3. Onsra: to love for the last time.

He then goes on to say:

"Words like these go beyond all borders: the ideas or sentiments they express transcend the culture that articulates them. I can't imagine I will ever need to express the noise that mud and water would make if I refused to let a sleeping crab lie; as far as I'm concerned, zogno is a word that can happily stay in Boro. While I love the surprising verb dasa - it means "not to place a fishing instrument" - I accept, with some reluctance that my own language might have little use for it. But onsay and onsra are a different story. Having met those words in Dr Bhattacharya's book, how can I do without them? I cove them, just as I covet the verbs for expressing anger by a sidelong glance or for feeling partly bitter. They are more than just fresh sounds on the tongue; they are fresh thoughts in the mind."

And this is one of the reasons why I do like being exposed to different languages, I understand the feeling of stumbling upon a word, learning its meaning, coveting it and making it mine by daily usage. It results in me speaking a hodgepodge of impure English (sometimes known as Singlish) but it is those un-English words that captures the moment / feeling / emotion perfectly.

In the end, I really enjoyed this book. I took down quotes, scribbled notes next to the poolside in Bali, thought about the material and even ended up having a fairly interesting discussion about the ideas set out in the book with M over beer last night. It was a nice book to end the year with and in an odd way perhaps captured my thoughts about the challenges that I have faced in the last six months quite well.

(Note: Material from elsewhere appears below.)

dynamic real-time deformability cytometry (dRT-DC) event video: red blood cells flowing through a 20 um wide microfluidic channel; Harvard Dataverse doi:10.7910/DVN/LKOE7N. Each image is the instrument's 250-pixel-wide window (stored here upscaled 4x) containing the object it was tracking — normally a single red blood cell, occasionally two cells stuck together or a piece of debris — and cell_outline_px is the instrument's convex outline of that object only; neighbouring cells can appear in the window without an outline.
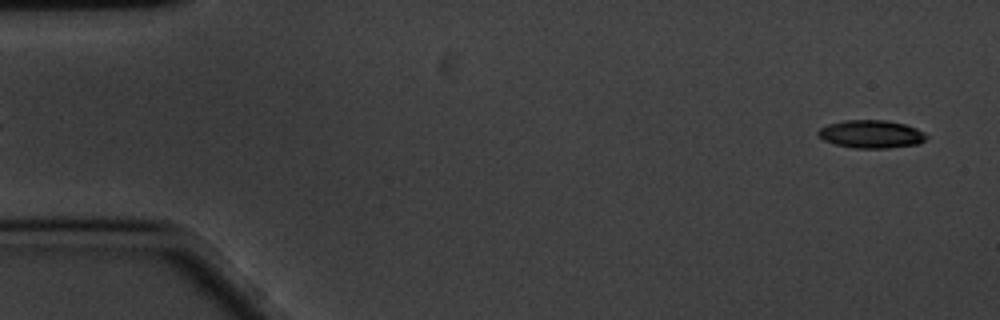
{"species": "common noctule bat (a hibernating species)", "species_latin": "Nyctalus noctula", "temperature_condition": "cold", "stored_images_in_passage": 58, "camera_frame_rate_fps": 3000, "um_per_image_px": 0.085, "animal": {"sex": "male", "body_mass_g": 20.1, "forearm_length_mm": 53.5}, "frame": {"image": 1, "passage_image": 2, "time_ms": 0.333, "image_size_px": [1000, 320], "cell_outline_px": [[928, 136], [920, 144], [888, 148], [852, 148], [836, 144], [824, 140], [816, 136], [816, 132], [820, 128], [828, 124], [844, 120], [888, 120], [904, 124], [916, 128], [924, 132]], "centroid_in_image_um": [74.04, 11.4], "position_along_channel_um": 11.0, "area_um2": 17.8}}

Then 2009 came around and I kicked off the year with something lighter - Neil Gaiman's The Graveyard Book. I read his short story The Witch's Headstone in another book and I thought it was the best of the collection. This time he expanded that short story into a collection of stories about a boy called Bod (short for Nobody) who grows up in a graveyard due to the murder of his family. Bod triumphs in the end in finding his family's murderer, he grows up to leave the graveyard to see the world and the book ends with this rather cheesy ditty:

"Sleep my little baby-oh
Sleep until you waken
When you wake you'll see the world
If I'm not mistaken ...

Kiss a lover
Dance a measure,
Find your name
And buried treasure...

Face your life
Its pain, its pleasure,
Leave no path untaken."

Nevertheless, I thought it sums up the attitude that I should take to face this year. I know it won't be perfectly smooth but that is life, where the pain must be taken with the pleasure. And as far as possible, I hope that I can say I faced life and left no path untaken.